**Directions for this task**
Filter the records down to the lines that hold the word "NumericTerm", and copy each of those lines.

**Input for this task**
※

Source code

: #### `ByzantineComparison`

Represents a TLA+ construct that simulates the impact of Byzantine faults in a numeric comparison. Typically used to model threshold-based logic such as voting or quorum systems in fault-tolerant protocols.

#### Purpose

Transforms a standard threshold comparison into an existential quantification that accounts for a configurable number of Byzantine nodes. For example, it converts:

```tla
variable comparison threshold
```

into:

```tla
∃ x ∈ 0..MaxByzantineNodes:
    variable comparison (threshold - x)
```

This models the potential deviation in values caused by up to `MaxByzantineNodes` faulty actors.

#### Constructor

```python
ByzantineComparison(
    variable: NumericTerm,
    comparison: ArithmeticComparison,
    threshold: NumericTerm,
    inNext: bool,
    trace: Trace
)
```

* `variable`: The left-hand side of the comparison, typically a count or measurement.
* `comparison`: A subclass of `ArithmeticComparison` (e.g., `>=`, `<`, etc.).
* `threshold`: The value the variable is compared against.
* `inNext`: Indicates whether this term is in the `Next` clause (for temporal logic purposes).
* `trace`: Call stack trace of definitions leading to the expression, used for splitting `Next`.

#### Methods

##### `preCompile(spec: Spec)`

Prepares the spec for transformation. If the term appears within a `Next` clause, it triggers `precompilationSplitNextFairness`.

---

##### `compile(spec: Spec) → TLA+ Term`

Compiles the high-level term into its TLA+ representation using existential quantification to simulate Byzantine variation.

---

※

**Response area**
    variable: NumericTerm,
    threshold: NumericTerm,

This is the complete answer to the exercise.